Contributors

Tuesday, July 19, 2011

I will get out of here again. Soon. I can't be here any longer. I have no motivation when I'm here. Its like kryptonite. It sucks my power dry. All I want to do is sleep. And maybe eat when I have the appetite. That's all I do when I'm here. That's why I go out so much. I go to someone else house where I don't feel so burdened and weighed down. Where I feel free and can get things done. Or I just go out to go out. I go to the library or downtown. Now that I have no more cash I can't do that. I have to rely on other people to go places. It bothers me even more. I hate relying on people. I'm afraid of using them. Like the only reason they are around or that I hang out with them is just to get something for me. I never want any of my friendships to be that way.

I just need to get out of here.

Friday, October 22, 2010

Change

Hey I haven't posted anything in quite a while but a lot has been on my mind. I used to believe that have faith in yourself and in your dreams were the most important things in life.I cling to them like a little buoy passing me by, just letting it drag me along wherever the sea may. I would follow whatever I felt, and whatever I felt would just be impulse. But then I realize... what am I doing it for, is just to get through life contently, or was there something more? I used to hate every single thing around me, I wanted so much to rip everything to shreds... I mean why not, it seemed like everything around me was out to get me and drag me back to the dark thoughts anyway. I have scars that show that, and no, not some pathetic little cutting my wrist scar. Fangs, blades, claws, bone, glass.. have cut my body and once or twice I've almost died, once i was presumed dead.
I wish that I could have changed at least one thing. I wish I could have made everything better for everyone. Once I became obsessed with it, I was so single minded I saw nothing around me. At one point I became so consumed my fangs raged. I felt caged wanting to tear till the warmth of the flesh dissipated. My claws wanted to rip till there was nothing left to drain. I wanted to destroy till the remains weren't able to be recognized as anything. I became afraid and started biting my nails...
But, things have changed. Thank you.

Wednesday, October 13, 2010

The Vampire's Reflection

Trying to explain who Vampy is to people is really complicated. I used to think she was this horrible alter-ego that would creep in on me at the late hours of night and influence me to say and do things I would never do. Was Vampy, is Vampy, my id? Does she have no resistance? Impenetrable? Probably not. I feared her, sometimes still do, because she's so headstrong, so brackish. But I think it all makes sense now: Vampy is just a stronger side of me, a part of me repressed because she may just be that detrimental. Repressed, because she reveals my deepest thoughts. I feared her, and still do, because she exposes me in part for who I am, and also for who I am ashamed to be. Her openness and honesty, so curt, so vicious, could be the end of me. But, perhaps, Vampy is the answer I've been looking for. I'm no where near courageous enough to be so brute, so violent in nature. It seems unnatural, and unfair to those around me. That notwithstanding, such an attitude would make it impossible for people to walk all over me, to abuse me, even passively or without intent. Vampy, she's a necessity. She puts people in their place. She stops things before they start, and starts fires I would never have the balls to ignite. I love her, I hate her. I need her, and I could live without her. But how would I live? Would I live, as if it was always Halloween, or would I be just as free?

~Kat

Tuesday, October 5, 2010

Dreaming

Dreams are special. They make me write, consider. I miss writing a lot. I wish I double majored in English and Psychology. Maybe then things would be right, again. But then I would have twice as many papers to write and I would be so tired I wouldn't be able to dream anymore.

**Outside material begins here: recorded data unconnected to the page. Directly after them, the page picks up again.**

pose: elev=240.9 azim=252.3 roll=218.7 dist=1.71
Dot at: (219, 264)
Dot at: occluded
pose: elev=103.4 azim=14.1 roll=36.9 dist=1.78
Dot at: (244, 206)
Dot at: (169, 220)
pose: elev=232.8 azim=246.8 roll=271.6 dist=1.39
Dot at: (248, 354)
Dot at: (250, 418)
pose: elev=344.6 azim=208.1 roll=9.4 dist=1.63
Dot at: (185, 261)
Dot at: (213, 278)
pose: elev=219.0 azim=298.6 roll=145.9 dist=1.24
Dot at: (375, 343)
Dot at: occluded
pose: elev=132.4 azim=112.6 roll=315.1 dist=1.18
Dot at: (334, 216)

Sunday, September 26, 2010

"Connection" and Connection

Why do so many people strive for constant connection? Cell phone calls or texts or email on their phone take priority over face to face conversation. And more and more people are shying away from even talking on the phone. But they need cell phone signal and wireless signal everywhere.
But is it really helping anyone to be connected thru cell phones and the internet. Only emailing and IMing and texting and not having that real connection. But what they really are looking for is real connection. I have found personally more and more striving for that "connection" when what i really need is real, face to face, person to person connection. Though sometimes this cannot be helped if the friend or relative you are talking to has moved away or lives farther than you can travel reasonably. But if you can get there, why not just meet up, and talk, face to face?
Then you can get the person to person contact you need. Maybe even a real hug.
Because this, *hug* just doesn't cut it all the time.

~Zee

Saturday, September 11, 2010

Random Thought

Why do they call it sleeping together when no actual sleeping is involved, and sometimes not even a bed?

Tuesday, September 7, 2010

Random

I wanted to post something. It isn't important. I like oatmeal. I never eat it. Water is good. Mountain Dew Voltage is better. I'm better than you. Get a lemon. Make a tonic. Give me that margarita. Yes I touched it. You know nothing! Popsicles.